The other improvement needed is around partially paid claims. Not to be confused with severity based CIC payments, a claim is partially paid when the claims underwriter decides that a non-disclosure was relevant, but was careless rather than intentional. They then only pay out the amount the premium would have bought had the disclosure been made. Sometimes far, far less than the total sum assured. Those payments should be separated out in the stats so that transparency can do its work there too and improve consumer outcomes.

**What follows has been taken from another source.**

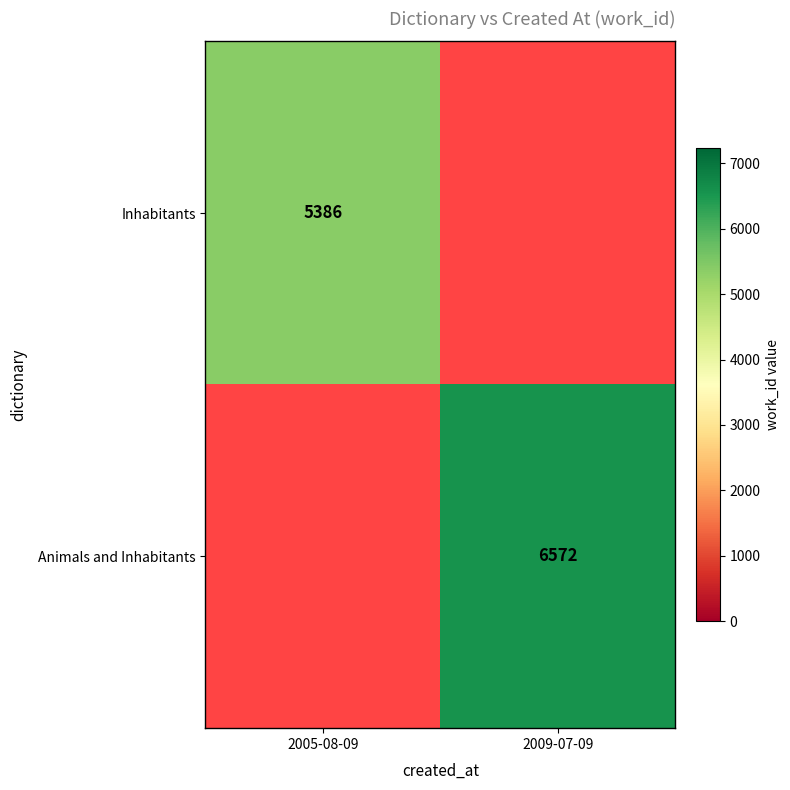

Is the value of Inhabitants at 2005-08-09 greater than the value of Animals and Inhabitants at 2009-07-09?

No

It is that – what does most to improve what we do for our claiming customers – that should define the future of claim stats publishing. More detail, more accuracy and greater clarity. It’s fine to make headlines with a term insurance claims paid rate in the high 90%s, but the same goal should be set for CIC and IP. And partial claims need to be done away with altogether through better application underwriting, or alternatively by acceptance of the increased careless non-disclosure risk inherent in short application forms. That growing risk should not become the customer’s. They are not the experts, and it’s the experts who should accept risk.